Six great ways to trigger grammar pedants
BORED and want to set someone frothing with your misuse of the English language? Strict grammarian Professor Denys Finch Hatton tells you how:
This is a very common construction in modern spoken English, but unfortunately the second ‘of’ is as redundant as Gavin Williamson come the next cabinet reshuffle. Perhaps when your grammar has been corrected, you could suggest the person responsible ‘get off of your high horse’ to really piss them off.
A person or an institution can show bias or be biased, but they cannot be ‘bias’. No, not even if they’re Gary Neville commentating on a Manchester United match, you thick prick.

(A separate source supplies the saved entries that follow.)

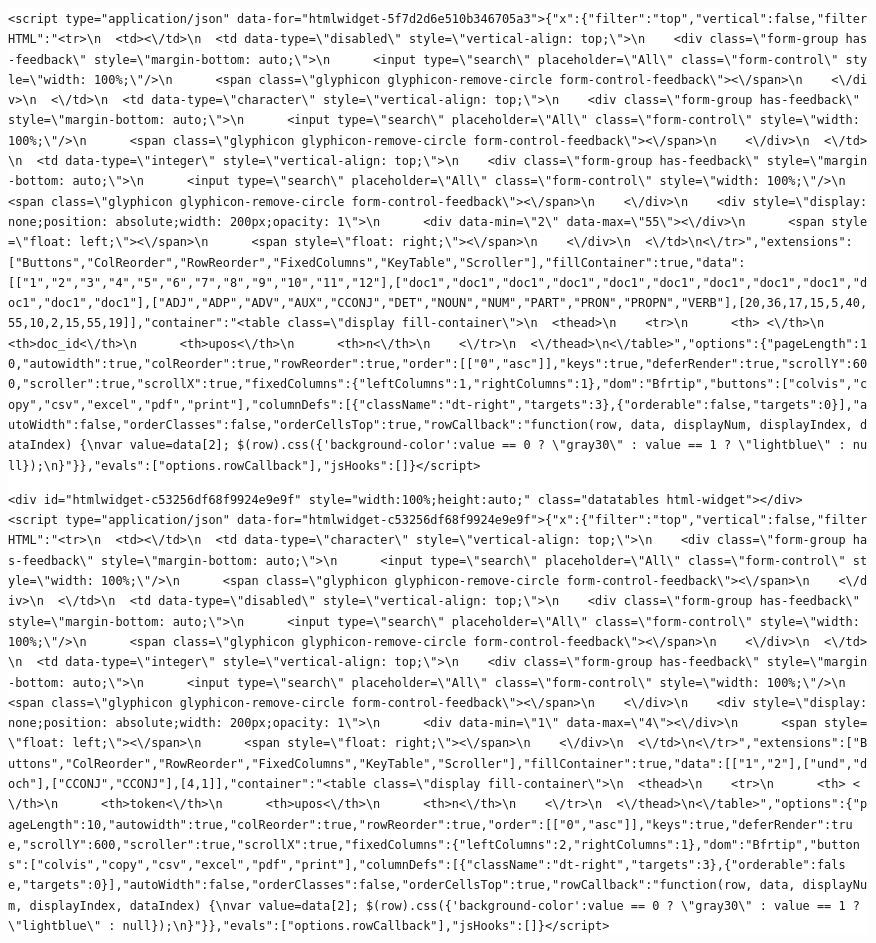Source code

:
 ```{=html}
<script type="application/json" data-for="htmlwidget-5f7d2d6e510b346705a3">{"x":{"filter":"top","vertical":false,"filterHTML":"<tr>\n  <td><\/td>\n  <td data-type=\"disabled\" style=\"vertical-align: top;\">\n    <div class=\"form-group has-feedback\" style=\"margin-bottom: auto;\">\n      <input type=\"search\" placeholder=\"All\" class=\"form-control\" style=\"width: 100%;\"/>\n      <span class=\"glyphicon glyphicon-remove-circle form-control-feedback\"><\/span>\n    <\/div>\n  <\/td>\n  <td data-type=\"character\" style=\"vertical-align: top;\">\n    <div class=\"form-group has-feedback\" style=\"margin-bottom: auto;\">\n      <input type=\"search\" placeholder=\"All\" class=\"form-control\" style=\"width: 100%;\"/>\n      <span class=\"glyphicon glyphicon-remove-circle form-control-feedback\"><\/span>\n    <\/div>\n  <\/td>\n  <td data-type=\"integer\" style=\"vertical-align: top;\">\n    <div class=\"form-group has-feedback\" style=\"margin-bottom: auto;\">\n      <input type=\"search\" placeholder=\"All\" class=\"form-control\" style=\"width: 100%;\"/>\n      <span class=\"glyphicon glyphicon-remove-circle form-control-feedback\"><\/span>\n    <\/div>\n    <div style=\"display: none;position: absolute;width: 200px;opacity: 1\">\n      <div data-min=\"2\" data-max=\"55\"><\/div>\n      <span style=\"float: left;\"><\/span>\n      <span style=\"float: right;\"><\/span>\n    <\/div>\n  <\/td>\n<\/tr>","extensions":["Buttons","ColReorder","RowReorder","FixedColumns","KeyTable","Scroller"],"fillContainer":true,"data":[["1","2","3","4","5","6","7","8","9","10","11","12"],["doc1","doc1","doc1","doc1","doc1","doc1","doc1","doc1","doc1","doc1","doc1","doc1"],["ADJ","ADP","ADV","AUX","CCONJ","DET","NOUN","NUM","PART","PRON","PROPN","VERB"],[20,36,17,15,5,40,55,10,2,15,55,19]],"container":"<table class=\"display fill-container\">\n  <thead>\n    <tr>\n      <th> <\/th>\n      <th>doc_id<\/th>\n      <th>upos<\/th>\n      <th>n<\/th>\n    <\/tr>\n  <\/thead>\n<\/table>","options":{"pageLength":10,"autowidth":true,"colReorder":true,"rowReorder":true,"order":[["0","asc"]],"keys":true,"deferRender":true,"scrollY":600,"scroller":true,"scrollX":true,"fixedColumns":{"leftColumns":1,"rightColumns":1},"dom":"Bfrtip","buttons":["colvis","copy","csv","excel","pdf","print"],"columnDefs":[{"className":"dt-right","targets":3},{"orderable":false,"targets":0}],"autoWidth":false,"orderClasses":false,"orderCellsTop":true,"rowCallback":"function(row, data, displayNum, displayIndex, dataIndex) {\nvar value=data[2]; $(row).css({'background-color':value == 0 ? \"gray30\" : value == 1 ? \"lightblue\" : null});\n}"}},"evals":["options.rowCallback"],"jsHooks":[]}</script>
```

```{=html}
<div id="htmlwidget-c53256df68f9924e9e9f" style="width:100%;height:auto;" class="datatables html-widget"></div>
<script type="application/json" data-for="htmlwidget-c53256df68f9924e9e9f">{"x":{"filter":"top","vertical":false,"filterHTML":"<tr>\n  <td><\/td>\n  <td data-type=\"character\" style=\"vertical-align: top;\">\n    <div class=\"form-group has-feedback\" style=\"margin-bottom: auto;\">\n      <input type=\"search\" placeholder=\"All\" class=\"form-control\" style=\"width: 100%;\"/>\n      <span class=\"glyphicon glyphicon-remove-circle form-control-feedback\"><\/span>\n    <\/div>\n  <\/td>\n  <td data-type=\"disabled\" style=\"vertical-align: top;\">\n    <div class=\"form-group has-feedback\" style=\"margin-bottom: auto;\">\n      <input type=\"search\" placeholder=\"All\" class=\"form-control\" style=\"width: 100%;\"/>\n      <span class=\"glyphicon glyphicon-remove-circle form-control-feedback\"><\/span>\n    <\/div>\n  <\/td>\n  <td data-type=\"integer\" style=\"vertical-align: top;\">\n    <div class=\"form-group has-feedback\" style=\"margin-bottom: auto;\">\n      <input type=\"search\" placeholder=\"All\" class=\"form-control\" style=\"width: 100%;\"/>\n      <span class=\"glyphicon glyphicon-remove-circle form-control-feedback\"><\/span>\n    <\/div>\n    <div style=\"display: none;position: absolute;width: 200px;opacity: 1\">\n      <div data-min=\"1\" data-max=\"4\"><\/div>\n      <span style=\"float: left;\"><\/span>\n      <span style=\"float: right;\"><\/span>\n    <\/div>\n  <\/td>\n<\/tr>","extensions":["Buttons","ColReorder","RowReorder","FixedColumns","KeyTable","Scroller"],"fillContainer":true,"data":[["1","2"],["und","doch"],["CCONJ","CCONJ"],[4,1]],"container":"<table class=\"display fill-container\">\n  <thead>\n    <tr>\n      <th> <\/th>\n      <th>token<\/th>\n      <th>upos<\/th>\n      <th>n<\/th>\n    <\/tr>\n  <\/thead>\n<\/table>","options":{"pageLength":10,"autowidth":true,"colReorder":true,"rowReorder":true,"order":[["0","asc"]],"keys":true,"deferRender":true,"scrollY":600,"scroller":true,"scrollX":true,"fixedColumns":{"leftColumns":2,"rightColumns":1},"dom":"Bfrtip","buttons":["colvis","copy","csv","excel","pdf","print"],"columnDefs":[{"className":"dt-right","targets":3},{"orderable":false,"targets":0}],"autoWidth":false,"orderClasses":false,"orderCellsTop":true,"rowCallback":"function(row, data, displayNum, displayIndex, dataIndex) {\nvar value=data[2]; $(row).css({'background-color':value == 0 ? \"gray30\" : value == 1 ? \"lightblue\" : null});\n}"}},"evals":["options.rowCallback"],"jsHooks":[]}</script>
```


[^satztypologie-1]: In vielen deutschen Grammatiken ist statt von *Äußerungen* traditionell von *Sätzen* die Rede.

Your ‘past times’ include playing football and going to the pub? No. You mean your ‘pastimes’. Did you learn nothing in school? Or were you too busy dicking about and now others pay the price by wincing at how ignorant you are every time you post something on cocking Twitter?
‘Its’ versus ‘it’s’
‘It’s’ is a shortened version of ‘it is’, while ‘its’ denotes possession. So you would say ‘the dog sat on its bed’ or ‘it’s exasperating being surrounded by f**king illiterate idiots who can’t tell the difference between its and it’s’.
‘Less’ versus ‘fewer’
Less rice, fewer grains of rice. Less construction, fewer buildings being built. Basically if you can count it then it’s fewer. For example, I could say you ignorant language-mangling dickheads are less intelligent than I am, but have fewer brain cells. Get it? Get it now?
They’re, their and there
I could explain the difference, but I think we all know you’ll never get it right. I might as well explain the proper use of English to my f**king cat. Apostrophes are just decoration to you people. Use any of these and chances are you’ll use them incorrectly and drive a good man mad. I’ve wasted my life trying to stop you.